Radicalisation continued on both sides. In 2017, Chavismo formed a Constituent Assembly to circumvent parliament, which was in the hands of the opposition. Machado, for her part, split from the Democratic Unity Roundtable (MUD). She was critical of the opposition leadership’s negotiations and decision to participate in the 2018 regional elections, elections that for her had become “an illusion and a fraud”. “You are not getting real power and you are giving up moral authority (against Venezuela),” she told this newspaper then. Over the years, she lost prominence but stuck to her stance. In 2019, she caused a stir by defending foreign intervention in Venezuela in an interview with the BBC. “A criminal regime will only be voted out of power in the face of a credible, imminent and serious threat of the use of force,” she declared.
Political scientist Jiménez says the opposition leader, sometimes called Venezuela’s ‘Iron Lady’, changed her strategy from “confrontation” to strategic restraint. “Until last year, Machado’s strategy was focused on non-recognition of the government. For years she preferred other mechanisms and routes towards a change in the political regime. But, in 2023 she knew how to read the context, she left her traditional opposition to become a leader with the capacity to reach many groups.
When the former deputy was prevented from running in the presidential election, he gave his support to a university professor, Corina Yoris, who until then was unknown in the political environment, so that she could face Maduro in his place. The strategy was not successful because Chavismo also prevented the registration of the academic’s candidacy through disqualification from the Comptroller’s Office.
After Yoris’ exit from the electoral race, support shifted to former diplomat Gonzalez, who managed to reach the final stage of the election and is well ahead of Maduro according to surveys such as Delfos and ORC Consultores. “Maria Corina continues campaigning. She has become the great unionist of Venezuelan society in this presidential race in an unusual context because in the primaries a leader is chosen but she cannot be a candidate,” says Jimenez.

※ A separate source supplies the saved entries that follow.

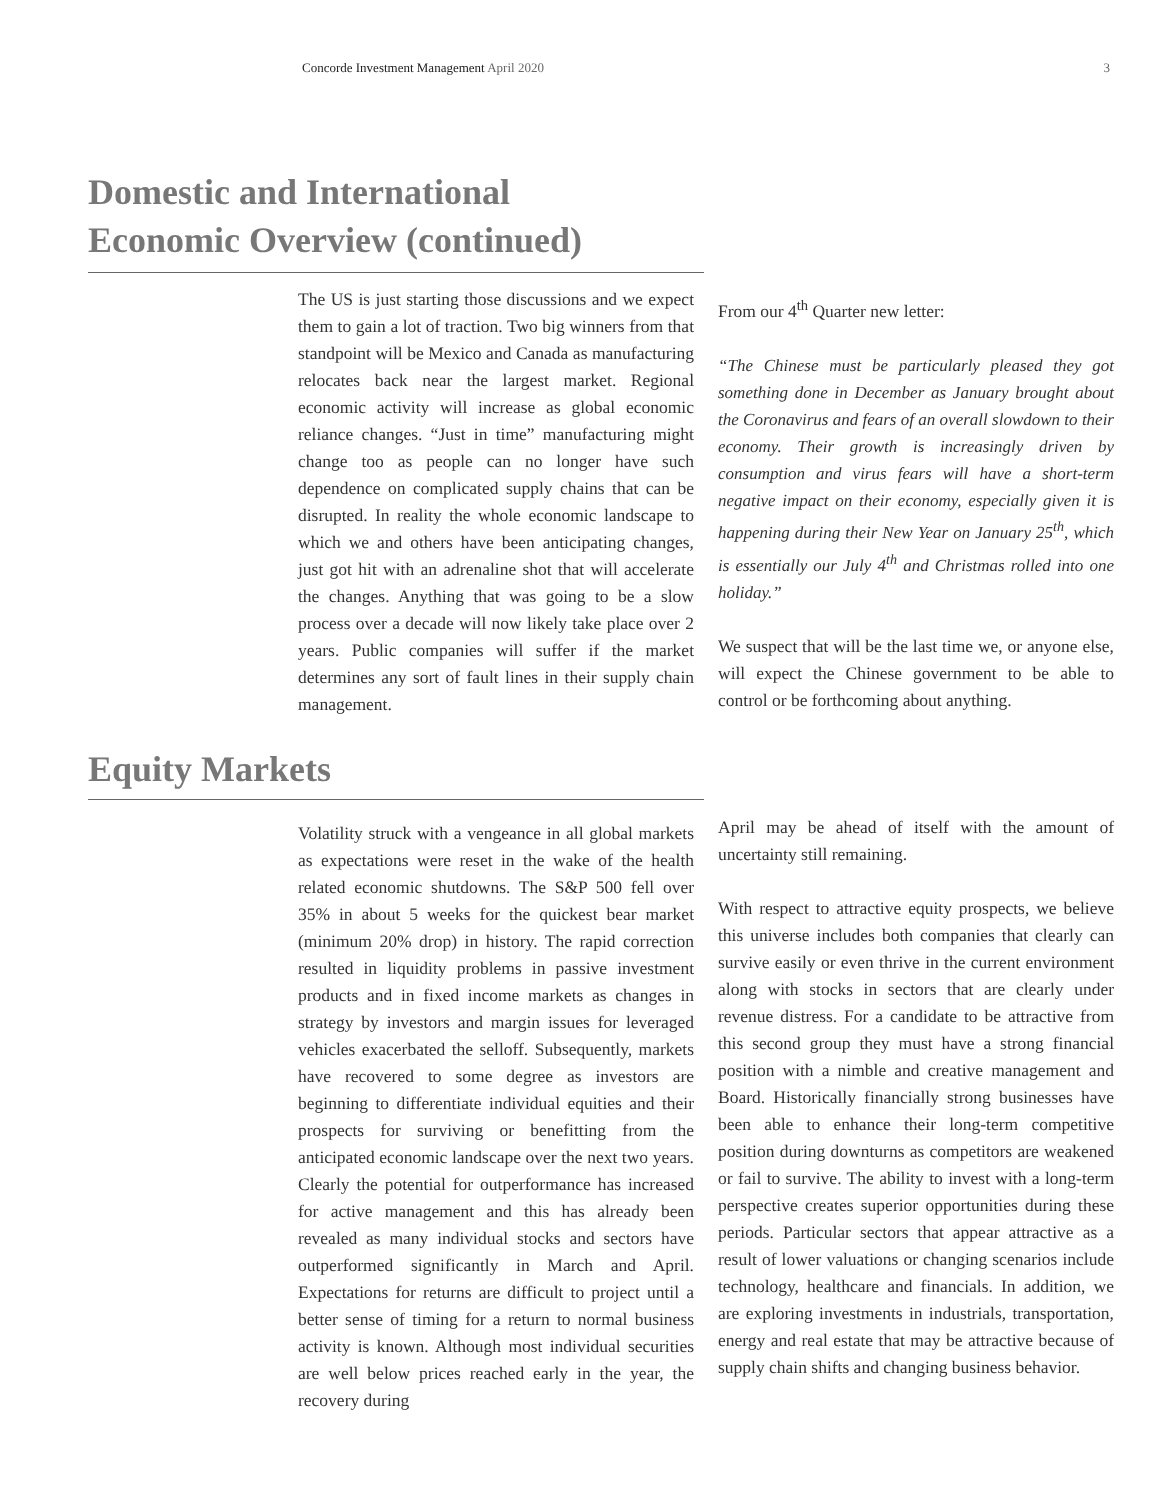Concorde Investment Management April 2020 3
Domestic and International
Economic Overview (continued)
The US is just starting those discussions and we expect them to gain a lot of traction. Two big winners from that standpoint will be Mexico and Canada as manufacturing relocates back near the largest market. Regional economic activity will increase as global economic reliance changes. “Just in time” manufacturing might change too as people can no longer have such dependence on complicated supply chains that can be disrupted. In reality the whole economic landscape to which we and others have been anticipating changes, just got hit with an adrenaline shot that will accelerate the changes. Anything that was going to be a slow process over a decade will now likely take place over 2 years. Public companies will suffer if the market determines any sort of fault lines in their supply chain management.
From our 4<sup>th</sup> Quarter new letter:
“The Chinese must be particularly pleased they got something done in December as January brought about the Coronavirus and fears of an overall slowdown to their economy. Their growth is increasingly driven by consumption and virus fears will have a short-term negative impact on their economy, especially given it is happening during their New Year on January 25<sup>th</sup>, which is essentially our July 4<sup>th</sup> and Christmas rolled into one holiday.”
We suspect that will be the last time we, or anyone else, will expect the Chinese government to be able to control or be forthcoming about anything.
Equity Markets
Volatility struck with a vengeance in all global markets as expectations were reset in the wake of the health related economic shutdowns. The S&P 500 fell over 35% in about 5 weeks for the quickest bear market (minimum 20% drop) in history. The rapid correction resulted in liquidity problems in passive investment products and in fixed income markets as changes in strategy by investors and margin issues for leveraged vehicles exacerbated the selloff. Subsequently, markets have recovered to some degree as investors are beginning to differentiate individual equities and their prospects for surviving or benefitting from the anticipated economic landscape over the next two years. Clearly the potential for outperformance has increased for active management and this has already been revealed as many individual stocks and sectors have outperformed significantly in March and April. Expectations for returns are difficult to project until a better sense of timing for a return to normal business activity is known. Although most individual securities are well below prices reached early in the year, the recovery during
April may be ahead of itself with the amount of uncertainty still remaining.
With respect to attractive equity prospects, we believe this universe includes both companies that clearly can survive easily or even thrive in the current environment along with stocks in sectors that are clearly under revenue distress. For a candidate to be attractive from this second group they must have a strong financial position with a nimble and creative management and Board. Historically financially strong businesses have been able to enhance their long-term competitive position during downturns as competitors are weakened or fail to survive. The ability to invest with a long-term perspective creates superior opportunities during these periods. Particular sectors that appear attractive as a result of lower valuations or changing scenarios include technology, healthcare and financials. In addition, we are exploring investments in industrials, transportation, energy and real estate that may be attractive because of supply chain shifts and changing business behavior.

According to Bautista, unlike other opponents, this leadership has been built through two decades of “flexibility and coherence”: “She has been in the great democratic events of the country. She has never worried about having a good relationship with the regime, but about empathizing with Venezuelans. In Venezuela we know that fighting against the dictatorship is facing the unknown, but she has strong convictions and she works as a team.”
In the midst of the electoral campaign, arrests have intensified against people who offer some type of assistance or services on the tours of González and Machado, to the extent that the NGO Foro Penal puts the number at more than a hundred, most of them in the last month. A few days ago, the former deputy reported the vandalism of the cars used by him and his team in the town of Barquisimeto, in the Lara state (western Venezuela), on July 18. “They cut the brake hose, which is clearly an attack on the lives of those of us who use these vehicles,” the opponent said. The version of the attack was rejected by Attorney General Tarek William Saab, who said it was a “false positive”.